***** Extracted information *****

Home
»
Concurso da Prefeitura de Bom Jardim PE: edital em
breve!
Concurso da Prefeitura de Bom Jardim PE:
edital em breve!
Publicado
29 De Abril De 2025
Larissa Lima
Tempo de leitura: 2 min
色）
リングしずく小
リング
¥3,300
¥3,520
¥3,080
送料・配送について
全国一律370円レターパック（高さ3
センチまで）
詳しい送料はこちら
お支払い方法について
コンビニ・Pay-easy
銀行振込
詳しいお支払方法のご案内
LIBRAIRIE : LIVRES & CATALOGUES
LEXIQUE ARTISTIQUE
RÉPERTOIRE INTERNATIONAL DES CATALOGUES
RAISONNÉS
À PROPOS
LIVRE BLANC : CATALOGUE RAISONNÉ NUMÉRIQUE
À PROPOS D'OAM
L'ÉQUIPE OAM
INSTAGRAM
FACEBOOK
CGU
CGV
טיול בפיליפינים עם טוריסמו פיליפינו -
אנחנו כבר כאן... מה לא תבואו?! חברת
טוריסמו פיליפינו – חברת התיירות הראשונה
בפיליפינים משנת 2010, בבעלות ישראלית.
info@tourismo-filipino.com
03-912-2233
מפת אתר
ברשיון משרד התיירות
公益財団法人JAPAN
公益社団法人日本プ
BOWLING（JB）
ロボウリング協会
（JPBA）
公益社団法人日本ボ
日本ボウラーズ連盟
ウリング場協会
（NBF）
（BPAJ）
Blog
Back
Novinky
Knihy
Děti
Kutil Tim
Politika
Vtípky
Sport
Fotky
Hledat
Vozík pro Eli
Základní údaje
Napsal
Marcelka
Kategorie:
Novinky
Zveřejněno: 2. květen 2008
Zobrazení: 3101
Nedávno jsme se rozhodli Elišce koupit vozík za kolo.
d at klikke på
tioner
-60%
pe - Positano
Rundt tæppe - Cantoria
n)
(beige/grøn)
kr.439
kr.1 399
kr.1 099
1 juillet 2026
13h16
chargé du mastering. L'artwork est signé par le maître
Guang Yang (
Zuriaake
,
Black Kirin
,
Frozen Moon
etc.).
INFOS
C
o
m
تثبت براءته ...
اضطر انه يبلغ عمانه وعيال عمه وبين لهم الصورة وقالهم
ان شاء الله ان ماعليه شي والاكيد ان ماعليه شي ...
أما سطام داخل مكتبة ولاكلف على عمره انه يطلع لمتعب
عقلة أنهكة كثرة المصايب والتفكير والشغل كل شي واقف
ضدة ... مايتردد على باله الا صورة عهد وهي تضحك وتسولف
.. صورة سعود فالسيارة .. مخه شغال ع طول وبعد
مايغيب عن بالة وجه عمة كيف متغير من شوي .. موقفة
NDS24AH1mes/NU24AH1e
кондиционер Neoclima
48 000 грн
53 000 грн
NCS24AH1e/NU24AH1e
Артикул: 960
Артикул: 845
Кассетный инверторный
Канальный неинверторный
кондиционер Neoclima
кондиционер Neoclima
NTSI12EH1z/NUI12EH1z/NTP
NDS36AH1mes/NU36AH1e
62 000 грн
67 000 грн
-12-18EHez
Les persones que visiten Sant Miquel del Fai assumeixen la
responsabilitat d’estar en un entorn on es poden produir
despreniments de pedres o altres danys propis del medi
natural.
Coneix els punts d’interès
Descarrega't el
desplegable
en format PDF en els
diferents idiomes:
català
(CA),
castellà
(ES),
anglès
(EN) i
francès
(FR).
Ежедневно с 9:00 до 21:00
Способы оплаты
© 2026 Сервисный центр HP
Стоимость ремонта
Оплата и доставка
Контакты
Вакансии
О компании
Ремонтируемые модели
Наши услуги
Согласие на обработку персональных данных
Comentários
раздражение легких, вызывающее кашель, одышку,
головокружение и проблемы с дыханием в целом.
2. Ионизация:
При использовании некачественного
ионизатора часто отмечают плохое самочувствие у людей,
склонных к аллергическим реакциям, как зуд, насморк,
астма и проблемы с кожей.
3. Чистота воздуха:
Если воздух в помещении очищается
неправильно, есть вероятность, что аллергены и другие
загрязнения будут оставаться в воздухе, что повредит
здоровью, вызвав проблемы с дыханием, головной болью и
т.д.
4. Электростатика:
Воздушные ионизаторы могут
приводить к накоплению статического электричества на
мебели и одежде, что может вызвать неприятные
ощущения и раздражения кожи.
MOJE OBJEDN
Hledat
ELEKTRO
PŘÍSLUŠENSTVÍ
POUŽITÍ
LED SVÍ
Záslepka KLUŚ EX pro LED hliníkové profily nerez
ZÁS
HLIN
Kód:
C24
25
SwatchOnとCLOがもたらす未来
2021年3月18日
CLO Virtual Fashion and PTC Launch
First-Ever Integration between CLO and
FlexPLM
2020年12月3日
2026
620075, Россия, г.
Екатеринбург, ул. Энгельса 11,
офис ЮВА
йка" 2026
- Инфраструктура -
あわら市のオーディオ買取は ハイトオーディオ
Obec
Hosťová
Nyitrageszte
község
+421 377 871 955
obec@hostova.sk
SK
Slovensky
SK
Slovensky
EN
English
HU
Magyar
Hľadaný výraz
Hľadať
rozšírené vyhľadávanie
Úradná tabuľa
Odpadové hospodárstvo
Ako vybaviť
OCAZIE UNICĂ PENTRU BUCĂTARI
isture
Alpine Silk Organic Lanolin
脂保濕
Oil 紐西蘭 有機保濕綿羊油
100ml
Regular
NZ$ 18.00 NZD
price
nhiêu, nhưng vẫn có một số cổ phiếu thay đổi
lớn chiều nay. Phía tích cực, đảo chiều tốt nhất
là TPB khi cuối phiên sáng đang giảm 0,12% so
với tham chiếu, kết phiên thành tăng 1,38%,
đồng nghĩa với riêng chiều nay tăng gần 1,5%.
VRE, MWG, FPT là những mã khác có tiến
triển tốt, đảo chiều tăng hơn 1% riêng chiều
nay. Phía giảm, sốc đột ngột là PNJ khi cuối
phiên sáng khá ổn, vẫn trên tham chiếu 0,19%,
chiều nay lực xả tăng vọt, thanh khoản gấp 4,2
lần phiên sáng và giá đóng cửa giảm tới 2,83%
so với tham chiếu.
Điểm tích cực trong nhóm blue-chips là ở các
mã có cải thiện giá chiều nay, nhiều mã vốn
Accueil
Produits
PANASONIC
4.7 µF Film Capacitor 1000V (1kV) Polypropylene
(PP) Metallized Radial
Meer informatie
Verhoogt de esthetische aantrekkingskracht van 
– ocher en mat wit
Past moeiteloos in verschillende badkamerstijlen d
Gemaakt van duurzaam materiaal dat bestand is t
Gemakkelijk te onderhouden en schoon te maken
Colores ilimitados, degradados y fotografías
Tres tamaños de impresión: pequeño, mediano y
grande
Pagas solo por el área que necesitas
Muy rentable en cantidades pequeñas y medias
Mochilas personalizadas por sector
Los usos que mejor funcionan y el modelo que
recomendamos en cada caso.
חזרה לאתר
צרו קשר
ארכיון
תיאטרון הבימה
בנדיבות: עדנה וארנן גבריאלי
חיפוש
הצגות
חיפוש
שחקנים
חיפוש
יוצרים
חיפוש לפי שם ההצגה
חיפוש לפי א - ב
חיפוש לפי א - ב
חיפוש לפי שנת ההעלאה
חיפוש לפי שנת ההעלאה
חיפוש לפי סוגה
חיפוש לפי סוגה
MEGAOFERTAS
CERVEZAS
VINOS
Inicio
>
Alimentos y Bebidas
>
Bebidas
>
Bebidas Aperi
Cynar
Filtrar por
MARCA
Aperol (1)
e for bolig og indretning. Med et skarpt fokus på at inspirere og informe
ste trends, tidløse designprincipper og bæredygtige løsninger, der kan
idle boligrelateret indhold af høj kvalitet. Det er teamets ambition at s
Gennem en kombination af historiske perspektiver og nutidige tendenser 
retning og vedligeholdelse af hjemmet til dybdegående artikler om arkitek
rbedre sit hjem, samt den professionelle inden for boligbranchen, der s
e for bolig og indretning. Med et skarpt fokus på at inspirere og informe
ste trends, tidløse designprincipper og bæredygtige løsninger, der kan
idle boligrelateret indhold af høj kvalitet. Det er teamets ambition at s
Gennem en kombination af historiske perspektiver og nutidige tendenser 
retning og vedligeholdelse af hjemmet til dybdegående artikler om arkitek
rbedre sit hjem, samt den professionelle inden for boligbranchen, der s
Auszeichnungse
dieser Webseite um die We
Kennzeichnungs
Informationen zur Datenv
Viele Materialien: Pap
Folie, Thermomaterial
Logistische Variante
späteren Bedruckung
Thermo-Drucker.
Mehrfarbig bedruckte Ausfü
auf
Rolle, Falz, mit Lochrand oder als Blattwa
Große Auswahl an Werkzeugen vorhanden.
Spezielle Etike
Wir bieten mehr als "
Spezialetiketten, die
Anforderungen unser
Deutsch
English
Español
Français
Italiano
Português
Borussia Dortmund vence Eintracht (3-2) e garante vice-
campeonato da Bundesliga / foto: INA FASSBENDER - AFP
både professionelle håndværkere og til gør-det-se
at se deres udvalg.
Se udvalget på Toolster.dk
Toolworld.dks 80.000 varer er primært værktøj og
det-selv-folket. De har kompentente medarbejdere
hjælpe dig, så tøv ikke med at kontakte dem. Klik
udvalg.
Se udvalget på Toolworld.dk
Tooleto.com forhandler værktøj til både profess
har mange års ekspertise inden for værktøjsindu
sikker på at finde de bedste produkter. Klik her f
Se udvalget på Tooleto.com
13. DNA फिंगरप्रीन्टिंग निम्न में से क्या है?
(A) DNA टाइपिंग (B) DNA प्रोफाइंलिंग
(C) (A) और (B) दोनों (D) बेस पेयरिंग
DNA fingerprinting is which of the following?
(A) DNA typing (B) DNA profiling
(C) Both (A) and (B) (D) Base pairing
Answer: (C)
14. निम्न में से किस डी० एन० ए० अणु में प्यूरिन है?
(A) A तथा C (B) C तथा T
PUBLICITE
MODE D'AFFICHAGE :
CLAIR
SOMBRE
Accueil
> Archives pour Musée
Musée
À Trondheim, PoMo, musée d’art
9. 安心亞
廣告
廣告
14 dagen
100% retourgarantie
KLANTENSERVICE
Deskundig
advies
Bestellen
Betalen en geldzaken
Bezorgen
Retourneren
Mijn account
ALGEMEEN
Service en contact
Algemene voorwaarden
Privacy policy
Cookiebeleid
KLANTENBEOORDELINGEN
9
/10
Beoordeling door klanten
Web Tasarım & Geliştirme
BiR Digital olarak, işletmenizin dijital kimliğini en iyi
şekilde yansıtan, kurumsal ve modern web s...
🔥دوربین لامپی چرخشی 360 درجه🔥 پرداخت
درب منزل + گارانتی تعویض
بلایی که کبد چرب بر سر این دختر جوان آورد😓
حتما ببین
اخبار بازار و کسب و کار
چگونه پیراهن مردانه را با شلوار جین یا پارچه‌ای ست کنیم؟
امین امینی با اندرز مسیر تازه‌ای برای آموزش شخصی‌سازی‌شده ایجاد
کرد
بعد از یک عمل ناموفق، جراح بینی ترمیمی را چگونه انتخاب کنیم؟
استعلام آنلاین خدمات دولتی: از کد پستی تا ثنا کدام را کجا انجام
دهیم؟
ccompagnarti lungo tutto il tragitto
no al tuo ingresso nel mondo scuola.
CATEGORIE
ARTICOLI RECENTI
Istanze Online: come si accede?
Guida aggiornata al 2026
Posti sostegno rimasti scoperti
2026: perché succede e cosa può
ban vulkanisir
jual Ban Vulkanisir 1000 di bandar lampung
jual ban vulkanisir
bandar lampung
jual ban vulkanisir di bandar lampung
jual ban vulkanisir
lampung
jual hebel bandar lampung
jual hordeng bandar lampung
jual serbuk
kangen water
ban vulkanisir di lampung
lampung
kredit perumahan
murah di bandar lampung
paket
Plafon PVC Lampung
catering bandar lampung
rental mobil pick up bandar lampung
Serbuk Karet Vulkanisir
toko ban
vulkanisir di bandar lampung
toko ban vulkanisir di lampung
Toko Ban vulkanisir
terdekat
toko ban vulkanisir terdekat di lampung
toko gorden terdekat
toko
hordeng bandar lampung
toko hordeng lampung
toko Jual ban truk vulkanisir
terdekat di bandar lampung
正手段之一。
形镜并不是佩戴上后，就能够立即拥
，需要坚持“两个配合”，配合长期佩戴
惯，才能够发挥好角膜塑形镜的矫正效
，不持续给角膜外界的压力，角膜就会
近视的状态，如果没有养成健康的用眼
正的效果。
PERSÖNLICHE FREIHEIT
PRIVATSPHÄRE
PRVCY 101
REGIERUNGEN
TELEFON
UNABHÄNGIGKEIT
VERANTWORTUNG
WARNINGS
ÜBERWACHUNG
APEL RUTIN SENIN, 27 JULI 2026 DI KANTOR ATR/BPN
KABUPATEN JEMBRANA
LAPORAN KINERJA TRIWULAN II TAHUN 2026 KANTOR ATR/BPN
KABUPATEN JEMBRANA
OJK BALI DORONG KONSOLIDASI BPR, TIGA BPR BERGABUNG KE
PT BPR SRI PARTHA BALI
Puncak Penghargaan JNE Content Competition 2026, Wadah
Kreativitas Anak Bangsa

*****

=== Directive ===
Starting at the first line of the entries above, please extract each line up to and including the line with "Артикул: 845", unchanged, and add nothing.

=== Task result ===
Home
»
Concurso da Prefeitura de Bom Jardim PE: edital em
breve!
Concurso da Prefeitura de Bom Jardim PE:
edital em breve!
Publicado
29 De Abril De 2025
Larissa Lima
Tempo de leitura: 2 min
色）
リングしずく小
リング
¥3,300
¥3,520
¥3,080
送料・配送について
全国一律370円レターパック（高さ3
センチまで）
詳しい送料はこちら
お支払い方法について
コンビニ・Pay-easy
銀行振込
詳しいお支払方法のご案内
LIBRAIRIE : LIVRES & CATALOGUES
LEXIQUE ARTISTIQUE
RÉPERTOIRE INTERNATIONAL DES CATALOGUES
RAISONNÉS
À PROPOS
LIVRE BLANC : CATALOGUE RAISONNÉ NUMÉRIQUE
À PROPOS D'OAM
L'ÉQUIPE OAM
INSTAGRAM
FACEBOOK
CGU
CGV
טיול בפיליפינים עם טוריסמו פיליפינו -
אנחנו כבר כאן... מה לא תבואו?! חברת
טוריסמו פיליפינו – חברת התיירות הראשונה
בפיליפינים משנת 2010, בבעלות ישראלית.
info@tourismo-filipino.com
03-912-2233
מפת אתר
ברשיון משרד התיירות
公益財団法人JAPAN
公益社団法人日本プ
BOWLING（JB）
ロボウリング協会
（JPBA）
公益社団法人日本ボ
日本ボウラーズ連盟
ウリング場協会
（NBF）
（BPAJ）
Blog
Back
Novinky
Knihy
Děti
Kutil Tim
Politika
Vtípky
Sport
Fotky
Hledat
Vozík pro Eli
Základní údaje
Napsal
Marcelka
Kategorie:
Novinky
Zveřejněno: 2. květen 2008
Zobrazení: 3101
Nedávno jsme se rozhodli Elišce koupit vozík za kolo.
d at klikke på
tioner
-60%
pe - Positano
Rundt tæppe - Cantoria
n)
(beige/grøn)
kr.439
kr.1 399
kr.1 099
1 juillet 2026
13h16
chargé du mastering. L'artwork est signé par le maître
Guang Yang (
Zuriaake
,
Black Kirin
,
Frozen Moon
etc.).
INFOS
C
o
m
تثبت براءته ...
اضطر انه يبلغ عمانه وعيال عمه وبين لهم الصورة وقالهم
ان شاء الله ان ماعليه شي والاكيد ان ماعليه شي ...
أما سطام داخل مكتبة ولاكلف على عمره انه يطلع لمتعب
عقلة أنهكة كثرة المصايب والتفكير والشغل كل شي واقف
ضدة ... مايتردد على باله الا صورة عهد وهي تضحك وتسولف
.. صورة سعود فالسيارة .. مخه شغال ع طول وبعد
مايغيب عن بالة وجه عمة كيف متغير من شوي .. موقفة
NDS24AH1mes/NU24AH1e
кондиционер Neoclima
48 000 грн
53 000 грн
NCS24AH1e/NU24AH1e
Артикул: 960
Артикул: 845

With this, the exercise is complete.